On a recent trip to Pakistan, Andrew asked to speak at a local madrassah, insisting that he wanted to go to the most dangerous one around. So it was that this 79-year-old Dutchman stood up in front of students in the madrassah where Mullah Omar, the head of the Taliban, had studied, and preached the gospel. ‘The Taliban leader said to me, “Andrew, consider this your second home. Bring more Bibles, bring more books, come back and speak to us about Jesus”. I felt very honoured! And people wrote to me saying “What were you doing? This is a dangerous, evil place!”. Well, that’s exactly why I’m there. There’s no reason why we should be paralysed by fear. These are lost people, and Jesus died for them.’
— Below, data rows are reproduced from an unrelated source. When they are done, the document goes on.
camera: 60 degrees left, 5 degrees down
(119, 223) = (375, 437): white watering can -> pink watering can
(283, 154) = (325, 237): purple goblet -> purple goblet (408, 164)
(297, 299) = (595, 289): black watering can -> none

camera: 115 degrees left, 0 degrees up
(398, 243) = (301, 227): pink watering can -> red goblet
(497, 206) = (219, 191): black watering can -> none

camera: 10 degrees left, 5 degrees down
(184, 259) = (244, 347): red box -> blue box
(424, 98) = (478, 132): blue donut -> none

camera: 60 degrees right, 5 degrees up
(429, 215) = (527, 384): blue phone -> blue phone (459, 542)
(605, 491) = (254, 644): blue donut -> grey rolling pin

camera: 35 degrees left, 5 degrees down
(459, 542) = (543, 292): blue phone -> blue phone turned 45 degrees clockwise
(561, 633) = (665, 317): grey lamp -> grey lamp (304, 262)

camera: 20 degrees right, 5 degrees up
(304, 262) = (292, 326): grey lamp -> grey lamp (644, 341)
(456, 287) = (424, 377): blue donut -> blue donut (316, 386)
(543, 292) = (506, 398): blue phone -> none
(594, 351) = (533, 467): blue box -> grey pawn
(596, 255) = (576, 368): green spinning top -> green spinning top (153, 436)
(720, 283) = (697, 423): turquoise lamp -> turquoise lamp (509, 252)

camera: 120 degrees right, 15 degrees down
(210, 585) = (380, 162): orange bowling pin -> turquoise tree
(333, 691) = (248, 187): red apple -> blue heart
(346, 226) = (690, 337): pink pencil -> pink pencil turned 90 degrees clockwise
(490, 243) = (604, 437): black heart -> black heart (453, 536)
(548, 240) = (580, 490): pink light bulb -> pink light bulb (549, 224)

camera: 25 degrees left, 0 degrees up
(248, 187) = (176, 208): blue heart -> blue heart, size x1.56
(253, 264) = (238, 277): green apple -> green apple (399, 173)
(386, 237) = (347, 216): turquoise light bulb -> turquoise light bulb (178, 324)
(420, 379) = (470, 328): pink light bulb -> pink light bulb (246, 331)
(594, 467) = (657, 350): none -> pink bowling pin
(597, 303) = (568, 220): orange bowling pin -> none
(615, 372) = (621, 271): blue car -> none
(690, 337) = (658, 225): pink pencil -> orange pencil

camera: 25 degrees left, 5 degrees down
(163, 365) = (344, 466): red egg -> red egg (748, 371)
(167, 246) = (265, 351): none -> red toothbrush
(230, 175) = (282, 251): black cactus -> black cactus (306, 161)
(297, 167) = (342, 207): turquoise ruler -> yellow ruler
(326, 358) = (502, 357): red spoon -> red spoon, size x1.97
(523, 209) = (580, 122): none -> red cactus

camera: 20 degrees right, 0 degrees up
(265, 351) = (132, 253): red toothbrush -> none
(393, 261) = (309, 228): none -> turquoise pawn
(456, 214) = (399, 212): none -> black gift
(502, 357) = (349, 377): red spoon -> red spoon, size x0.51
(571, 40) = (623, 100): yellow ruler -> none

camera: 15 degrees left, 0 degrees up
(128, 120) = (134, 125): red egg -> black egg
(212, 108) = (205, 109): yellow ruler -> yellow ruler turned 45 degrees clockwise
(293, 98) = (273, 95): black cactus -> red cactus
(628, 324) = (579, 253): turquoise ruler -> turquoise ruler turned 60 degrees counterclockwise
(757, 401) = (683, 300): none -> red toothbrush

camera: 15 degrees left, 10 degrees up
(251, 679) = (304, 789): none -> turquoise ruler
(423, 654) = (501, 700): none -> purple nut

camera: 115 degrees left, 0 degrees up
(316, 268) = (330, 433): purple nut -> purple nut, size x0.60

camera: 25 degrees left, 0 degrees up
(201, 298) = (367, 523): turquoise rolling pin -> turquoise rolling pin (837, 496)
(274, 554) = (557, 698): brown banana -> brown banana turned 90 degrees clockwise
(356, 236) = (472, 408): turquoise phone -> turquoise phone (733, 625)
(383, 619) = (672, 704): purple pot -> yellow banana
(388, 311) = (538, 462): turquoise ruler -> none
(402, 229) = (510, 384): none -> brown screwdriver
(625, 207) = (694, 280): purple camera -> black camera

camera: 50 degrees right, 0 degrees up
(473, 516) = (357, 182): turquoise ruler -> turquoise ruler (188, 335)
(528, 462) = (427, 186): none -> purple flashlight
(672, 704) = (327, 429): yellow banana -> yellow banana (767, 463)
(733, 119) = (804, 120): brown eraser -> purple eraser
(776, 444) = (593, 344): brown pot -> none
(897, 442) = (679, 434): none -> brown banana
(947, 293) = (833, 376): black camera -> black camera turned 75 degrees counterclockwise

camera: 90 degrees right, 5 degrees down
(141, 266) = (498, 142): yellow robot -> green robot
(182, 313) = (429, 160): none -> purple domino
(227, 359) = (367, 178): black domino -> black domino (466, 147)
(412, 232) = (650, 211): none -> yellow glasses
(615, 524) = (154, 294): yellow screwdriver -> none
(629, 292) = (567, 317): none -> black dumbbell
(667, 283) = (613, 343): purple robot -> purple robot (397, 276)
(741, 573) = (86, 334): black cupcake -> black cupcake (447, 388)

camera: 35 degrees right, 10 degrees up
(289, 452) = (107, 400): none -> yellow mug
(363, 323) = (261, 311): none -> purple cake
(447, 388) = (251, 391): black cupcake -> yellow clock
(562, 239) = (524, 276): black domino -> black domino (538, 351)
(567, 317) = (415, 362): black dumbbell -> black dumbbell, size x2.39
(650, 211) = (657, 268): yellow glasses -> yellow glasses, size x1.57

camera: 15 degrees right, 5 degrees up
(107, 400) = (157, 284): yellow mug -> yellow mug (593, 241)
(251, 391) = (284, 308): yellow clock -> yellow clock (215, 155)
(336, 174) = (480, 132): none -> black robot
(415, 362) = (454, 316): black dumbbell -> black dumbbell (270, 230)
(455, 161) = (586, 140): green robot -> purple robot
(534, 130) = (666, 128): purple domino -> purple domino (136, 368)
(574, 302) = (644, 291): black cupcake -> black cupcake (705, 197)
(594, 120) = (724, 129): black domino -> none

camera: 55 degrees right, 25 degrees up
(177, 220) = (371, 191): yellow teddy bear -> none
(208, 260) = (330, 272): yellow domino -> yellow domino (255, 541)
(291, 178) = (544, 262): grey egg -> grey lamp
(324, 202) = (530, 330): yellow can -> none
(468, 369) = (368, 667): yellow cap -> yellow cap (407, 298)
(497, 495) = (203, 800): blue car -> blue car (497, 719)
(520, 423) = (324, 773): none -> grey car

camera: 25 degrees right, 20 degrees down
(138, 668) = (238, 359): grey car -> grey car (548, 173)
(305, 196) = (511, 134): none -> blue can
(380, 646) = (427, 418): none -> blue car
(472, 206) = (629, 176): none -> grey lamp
Brother Andrew is convinced that the solution to the current tension between Christians and Muslims in many Western countries is a mass movement of ordinary Christians who will reach out to Muslims on a very basic and personal level. ‘Why are we falling into the trap of thinking we cannot reach Muslims? Don’t we know Muslims in our street? We don’t have to “evangelise”, just show them you care for them. That’s where it begins, greeting them on the street.’ Perhaps this is one of the differences between Brother Andrew and many other renowned speakers on Islam: rather than seeing the presence of millions of Western Muslims as a threat, he sees it as an opportunity. For the first time in history, every Christian has the opportunity to relate to Muslims, rather than just those who work overseas. ‘Why talk about the big things “over there” when we don’t do the little things here? The first message is that we can reach them. Then, secondly, we have to do it. Just do it. That’s my message’.

A chance to hear

Later that evening, as I waited at Schiphol airport for my flight back to England, I read of the assassination of a top Hezbollah commander in Damascus. An unpleasant person, no doubt — a terrorist and a murderer — but a broken, sinful human just like the rest of us. Jesus died for his sins just as he died for mine — shouldn’t he have had a chance to hear that message before he died? Will we continue to put our trust in car bombs, bullets, and troop surges, or will we come to realise that God’s love is vastly more powerful than any weapon we can produce? And so I fly back to England with the words ‘We can do it, we can do it’ ringing in my ears.